Several scientists have previously revealed that space radiation is one of the most dangerous challenges astronauts should face during deep space missions. As the United States is now preparing to send astronauts to the moon again, the biggest dangers astronauts will face will be space radiation, as it could cause severe health hazards that include cataracts, cancer and, neurodegenerative diseases.

New Study Reveals Dangers

NASA had successfully landed humans multiple times on the moon in the 1960s and 70s as a part of their Apollo missions. These missions proved that humans could stay safely in the moon for a few days, but the United States space agency apparently did not take daily space radiation measurement which will help to understand how many days an astronaut could survive in space.

Now, a new study conducted by researchers using the data obtained by China's Chang'e 4 lander has found that the radiation in the moon is two to three times higher than the space radiation in the International Space Station.

space radiation
nasa.gov

"The radiation of the Moon is between two and three times higher than what you have on the ISS (International Space Station). So that limits your stay to approximately two months on the surface of the Moon. The radiation levels we measured on the Moon are about 200 times higher than on the surface of the Earth and five to 10 times higher than on a flight from New York to Frankfurt," Robert Wimmer-Schweingruber, an astrophysicist at the University of Kiel and the co-author of the study told AFP.

Moon Mission Dilemma

After analyzing the data obtained by the Chang'e 4 lander, researchers revealed that the radiation exposure on the Moon is 1,369 microsieverts per day which is 2.6 times higher than the radiation received in the International Space Station. According to experts, ISS is partially protected by the earth's magnetosphere, and it makes it less vulnerable to space radiation.

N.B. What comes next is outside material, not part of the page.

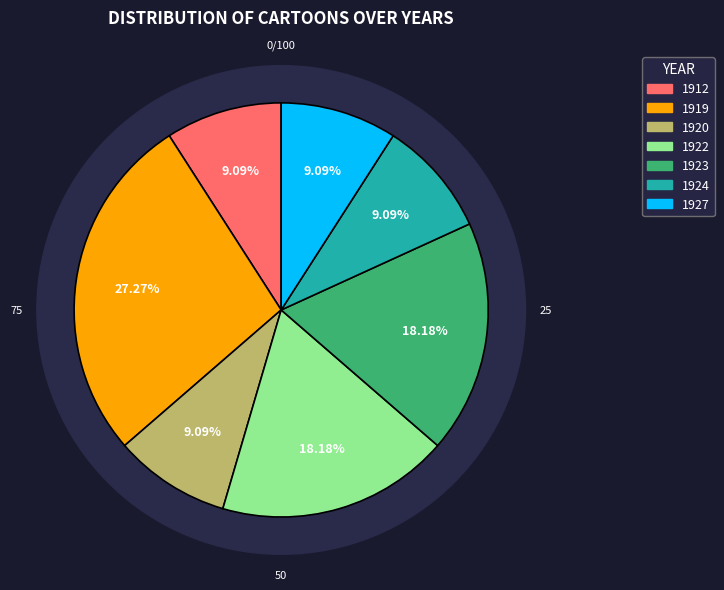

Rank the categories by value from lowest to highest.

1912, 1920, 1924, 1927, 1922, 1923, 1919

As NASA is considering the moon landing as a first step before the milestone Mars colonization mission, protecting astronauts from space radiation could be the most challenging task that will be faced by the space agency.

A few months back, Samantha Rolfe, an astrobiologist at the University of Hertfordshire had claimed that NASA's upcoming Mars mission could turn out to be suicidal. According to Rolfe, humans who walk on the Red Planet will be exposed to deadly radiations, as Mars does not have its own magnetic field.